Hand over hand followed hand over hand and shuffling step to the side followed shuffling step to the side until they reached a point where the slope became shallower and it was possible to climb directly downwards for a short distance.
As Uriel climbed down to a narrow ledge, he flexed his fingers, the textured pads of his gauntlets torn and useless. His arms were leaden weights and he hoped he had the strength to make it to the bottom. With a little more room to manoeuvre on the ledge he carefully eased round and gazed at the terrifying scale of the siegeworks below.
What had brought this siege about anyway? Was it some internecine conflict or was there some other, darker purpose to the slaughter going on below?
Did the attackers have some knowledge of the Heart of Blood or the daemonculaba?
He supposed it didn't matter why the followers of the Dark Powers made war upon one another: the more they killed each other, the fewer were left to attack the Emperor's realm.
A startled cry from above snapped him from his reverie and he looked up in time to see a hail of stones skitter down the slope, closely followed by Colonel Leonid, who screamed in terror as he tumbled downwards.

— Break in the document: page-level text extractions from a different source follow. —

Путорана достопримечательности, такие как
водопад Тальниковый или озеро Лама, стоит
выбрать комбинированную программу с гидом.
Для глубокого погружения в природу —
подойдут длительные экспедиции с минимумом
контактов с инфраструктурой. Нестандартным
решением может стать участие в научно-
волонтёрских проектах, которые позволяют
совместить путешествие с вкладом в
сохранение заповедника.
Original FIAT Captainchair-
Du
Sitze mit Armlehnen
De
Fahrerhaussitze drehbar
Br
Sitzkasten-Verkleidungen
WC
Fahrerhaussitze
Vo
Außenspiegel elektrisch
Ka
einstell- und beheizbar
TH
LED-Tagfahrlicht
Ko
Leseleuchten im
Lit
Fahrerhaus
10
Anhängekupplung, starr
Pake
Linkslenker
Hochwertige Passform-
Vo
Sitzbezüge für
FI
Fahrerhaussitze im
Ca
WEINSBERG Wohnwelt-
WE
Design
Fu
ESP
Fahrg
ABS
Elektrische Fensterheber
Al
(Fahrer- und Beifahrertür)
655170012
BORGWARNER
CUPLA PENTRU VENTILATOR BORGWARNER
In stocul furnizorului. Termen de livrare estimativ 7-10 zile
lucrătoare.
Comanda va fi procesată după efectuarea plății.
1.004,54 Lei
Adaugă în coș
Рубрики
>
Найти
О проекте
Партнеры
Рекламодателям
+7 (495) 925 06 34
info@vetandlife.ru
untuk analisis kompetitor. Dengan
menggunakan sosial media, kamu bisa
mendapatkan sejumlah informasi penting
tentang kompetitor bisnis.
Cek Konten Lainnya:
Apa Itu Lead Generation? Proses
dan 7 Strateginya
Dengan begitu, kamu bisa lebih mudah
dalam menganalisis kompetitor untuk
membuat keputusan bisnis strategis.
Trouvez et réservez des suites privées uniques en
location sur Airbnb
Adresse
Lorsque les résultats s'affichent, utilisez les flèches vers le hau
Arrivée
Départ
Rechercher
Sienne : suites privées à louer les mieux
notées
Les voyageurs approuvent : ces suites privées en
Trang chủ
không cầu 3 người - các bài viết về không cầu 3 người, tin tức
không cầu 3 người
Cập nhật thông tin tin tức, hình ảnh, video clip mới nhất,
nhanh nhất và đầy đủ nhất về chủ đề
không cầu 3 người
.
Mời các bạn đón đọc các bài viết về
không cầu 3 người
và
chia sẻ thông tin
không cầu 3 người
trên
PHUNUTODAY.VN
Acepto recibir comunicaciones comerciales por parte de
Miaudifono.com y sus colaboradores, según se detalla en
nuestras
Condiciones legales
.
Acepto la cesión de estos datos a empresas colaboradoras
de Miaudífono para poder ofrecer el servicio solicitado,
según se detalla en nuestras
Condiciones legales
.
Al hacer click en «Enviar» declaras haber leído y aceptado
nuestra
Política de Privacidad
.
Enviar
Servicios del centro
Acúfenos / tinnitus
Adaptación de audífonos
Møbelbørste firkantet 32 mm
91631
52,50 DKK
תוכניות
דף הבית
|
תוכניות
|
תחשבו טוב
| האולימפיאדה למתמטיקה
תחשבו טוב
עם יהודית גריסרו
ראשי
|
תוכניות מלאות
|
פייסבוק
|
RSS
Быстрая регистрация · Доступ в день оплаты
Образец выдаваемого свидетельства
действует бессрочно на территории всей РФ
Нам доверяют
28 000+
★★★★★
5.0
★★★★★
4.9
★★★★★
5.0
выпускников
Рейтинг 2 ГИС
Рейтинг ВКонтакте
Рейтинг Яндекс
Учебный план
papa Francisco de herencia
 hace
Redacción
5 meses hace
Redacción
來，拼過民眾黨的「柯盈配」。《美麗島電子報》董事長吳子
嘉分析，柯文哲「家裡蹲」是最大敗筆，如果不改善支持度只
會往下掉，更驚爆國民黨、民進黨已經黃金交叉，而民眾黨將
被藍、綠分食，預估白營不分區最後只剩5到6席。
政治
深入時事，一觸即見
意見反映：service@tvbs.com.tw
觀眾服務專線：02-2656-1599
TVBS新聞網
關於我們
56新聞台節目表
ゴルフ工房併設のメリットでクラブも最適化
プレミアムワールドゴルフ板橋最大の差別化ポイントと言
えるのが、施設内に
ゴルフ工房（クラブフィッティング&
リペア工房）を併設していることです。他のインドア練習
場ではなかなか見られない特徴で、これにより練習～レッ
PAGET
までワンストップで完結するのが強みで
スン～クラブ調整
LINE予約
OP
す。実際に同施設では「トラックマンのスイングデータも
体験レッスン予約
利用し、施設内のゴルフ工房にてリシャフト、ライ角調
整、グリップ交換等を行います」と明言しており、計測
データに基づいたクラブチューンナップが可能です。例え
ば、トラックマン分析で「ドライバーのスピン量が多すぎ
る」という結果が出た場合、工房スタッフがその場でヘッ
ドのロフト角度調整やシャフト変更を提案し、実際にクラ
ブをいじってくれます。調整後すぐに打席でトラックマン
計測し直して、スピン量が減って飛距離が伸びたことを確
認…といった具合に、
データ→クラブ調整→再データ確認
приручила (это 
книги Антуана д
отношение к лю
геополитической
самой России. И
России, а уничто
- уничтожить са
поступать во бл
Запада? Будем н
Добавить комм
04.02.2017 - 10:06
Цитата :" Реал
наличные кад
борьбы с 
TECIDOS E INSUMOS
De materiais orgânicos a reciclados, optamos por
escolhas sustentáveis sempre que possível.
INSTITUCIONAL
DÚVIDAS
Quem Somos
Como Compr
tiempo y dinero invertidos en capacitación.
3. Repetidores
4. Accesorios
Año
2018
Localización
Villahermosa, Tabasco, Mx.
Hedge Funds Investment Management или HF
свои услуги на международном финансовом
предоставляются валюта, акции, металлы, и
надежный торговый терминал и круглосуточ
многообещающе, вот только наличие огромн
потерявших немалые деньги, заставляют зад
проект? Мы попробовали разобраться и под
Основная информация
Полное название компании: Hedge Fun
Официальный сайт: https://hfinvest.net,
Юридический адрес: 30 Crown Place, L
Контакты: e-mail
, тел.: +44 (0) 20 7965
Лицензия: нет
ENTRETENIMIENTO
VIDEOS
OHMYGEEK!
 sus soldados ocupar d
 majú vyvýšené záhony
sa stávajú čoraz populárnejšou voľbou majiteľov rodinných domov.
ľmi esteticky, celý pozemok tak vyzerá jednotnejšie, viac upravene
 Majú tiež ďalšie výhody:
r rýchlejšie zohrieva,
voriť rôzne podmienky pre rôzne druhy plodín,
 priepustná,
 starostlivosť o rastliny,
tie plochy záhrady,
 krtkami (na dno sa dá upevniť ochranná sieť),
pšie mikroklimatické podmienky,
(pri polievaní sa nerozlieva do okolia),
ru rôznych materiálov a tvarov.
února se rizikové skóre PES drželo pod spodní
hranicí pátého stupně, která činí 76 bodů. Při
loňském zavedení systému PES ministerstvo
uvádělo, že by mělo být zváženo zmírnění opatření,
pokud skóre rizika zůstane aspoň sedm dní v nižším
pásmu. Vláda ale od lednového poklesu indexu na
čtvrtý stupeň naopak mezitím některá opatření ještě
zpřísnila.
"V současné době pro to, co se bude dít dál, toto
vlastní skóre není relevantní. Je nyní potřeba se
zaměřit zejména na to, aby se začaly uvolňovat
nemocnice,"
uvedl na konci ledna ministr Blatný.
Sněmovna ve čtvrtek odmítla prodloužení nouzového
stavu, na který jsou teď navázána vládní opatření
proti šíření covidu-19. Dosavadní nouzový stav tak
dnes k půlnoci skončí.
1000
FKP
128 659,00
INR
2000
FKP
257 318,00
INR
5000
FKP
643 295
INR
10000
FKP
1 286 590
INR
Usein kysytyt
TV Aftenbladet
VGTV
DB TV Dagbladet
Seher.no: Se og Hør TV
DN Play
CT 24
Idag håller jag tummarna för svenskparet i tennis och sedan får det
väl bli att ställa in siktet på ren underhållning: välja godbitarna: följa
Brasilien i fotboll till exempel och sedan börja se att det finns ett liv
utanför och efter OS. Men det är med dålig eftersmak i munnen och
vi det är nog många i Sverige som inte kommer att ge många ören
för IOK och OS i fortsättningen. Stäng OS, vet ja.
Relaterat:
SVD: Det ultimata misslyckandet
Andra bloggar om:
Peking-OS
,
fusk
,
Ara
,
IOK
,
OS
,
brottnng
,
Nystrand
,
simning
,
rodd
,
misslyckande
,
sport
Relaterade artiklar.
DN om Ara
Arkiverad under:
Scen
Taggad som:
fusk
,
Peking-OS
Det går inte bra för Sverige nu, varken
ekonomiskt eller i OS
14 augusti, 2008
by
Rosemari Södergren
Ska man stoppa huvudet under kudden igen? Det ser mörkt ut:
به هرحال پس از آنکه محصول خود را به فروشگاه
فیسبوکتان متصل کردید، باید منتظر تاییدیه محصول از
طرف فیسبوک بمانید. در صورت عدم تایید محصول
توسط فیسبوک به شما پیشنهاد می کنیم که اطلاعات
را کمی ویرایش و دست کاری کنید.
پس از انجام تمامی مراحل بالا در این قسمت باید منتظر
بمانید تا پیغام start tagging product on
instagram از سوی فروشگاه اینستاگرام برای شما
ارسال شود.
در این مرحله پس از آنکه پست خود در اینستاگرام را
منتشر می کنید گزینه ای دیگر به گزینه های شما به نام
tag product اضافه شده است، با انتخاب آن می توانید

Uriel pressed himself flat against the rockface and leaned dangerously to one side to snatch at Leonid as he plummeted past.
His fingers closed on Leonid's uniform jacket and he gritted his teeth, gripping the rocks tightly as the colonel's weight threatened to pull them both from the ledge. Under normal circumstances, Uriel would have had no problem with catching Leonid like this, but off balance on the edge of a crumbling corbel of rock he felt himself being pulled from the cliff as his agonised fingers slipped from their transient handhold.